[Opening Data to use section]
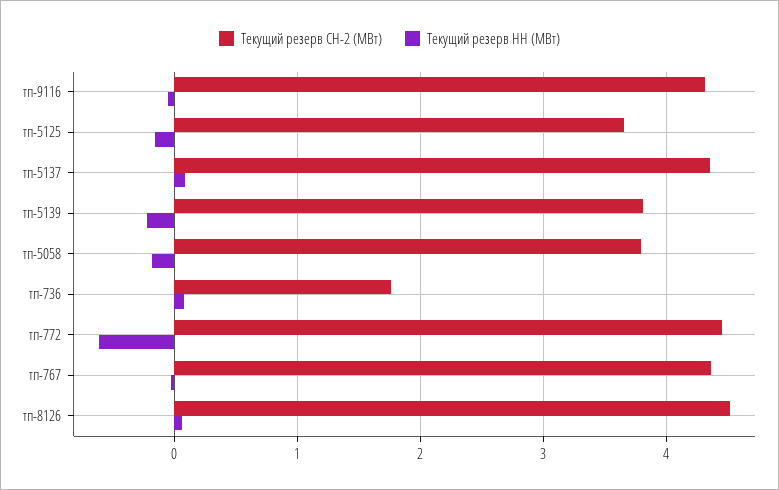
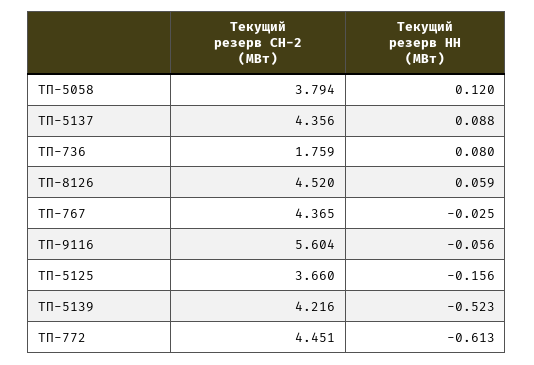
Текущий резерв СН-2 (МВт), тп-9116: 4.3 -> 5.604
Текущий резерв СН-2 (МВт), тп-5139: 3.8 -> 4.216
Текущий резерв НН (МВт), тп-5139: -0.2 -> -0.523
Текущий резерв НН (МВт), тп-5058: -0.2 -> 0.12

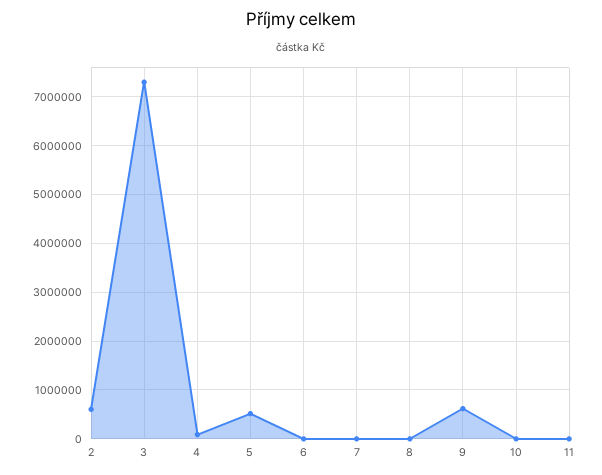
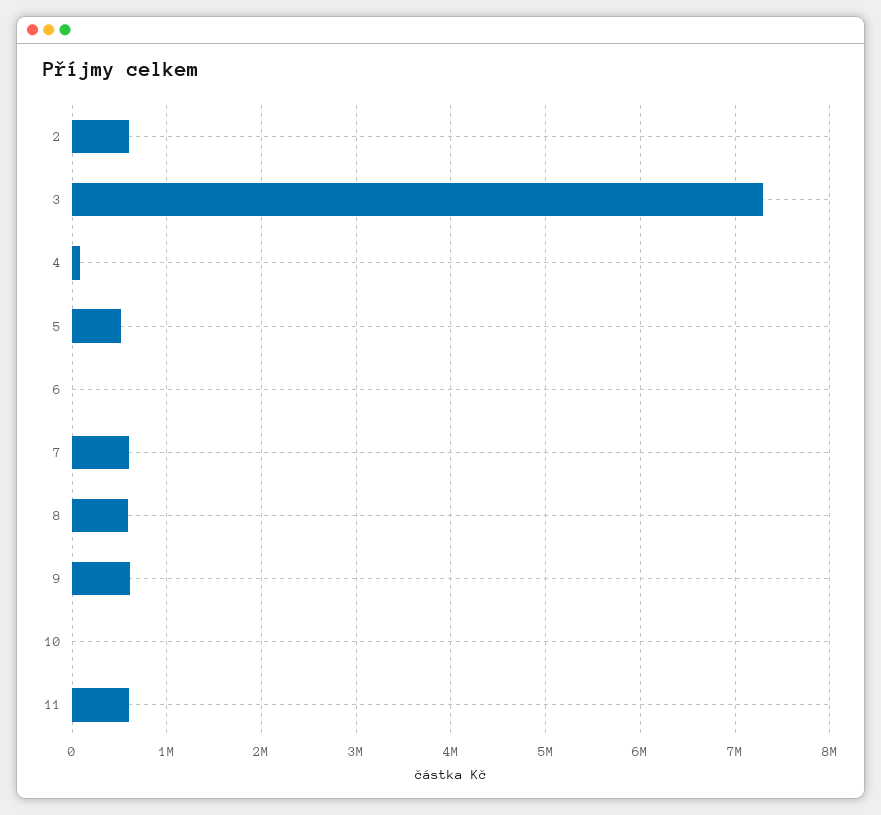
7: 0 -> 600000
8: 0 -> 600000
11: 0 -> 600000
[Closing Data to use section]
In the records above, find each line that mentions the word "Текущий", and copy it.

Response below:
Текущий резерв СН-2 (МВт), тп-9116: 4.3 -> 5.604
Текущий резерв СН-2 (МВт), тп-5139: 3.8 -> 4.216
Текущий резерв НН (МВт), тп-5139: -0.2 -> -0.523
Текущий резерв НН (МВт), тп-5058: -0.2 -> 0.12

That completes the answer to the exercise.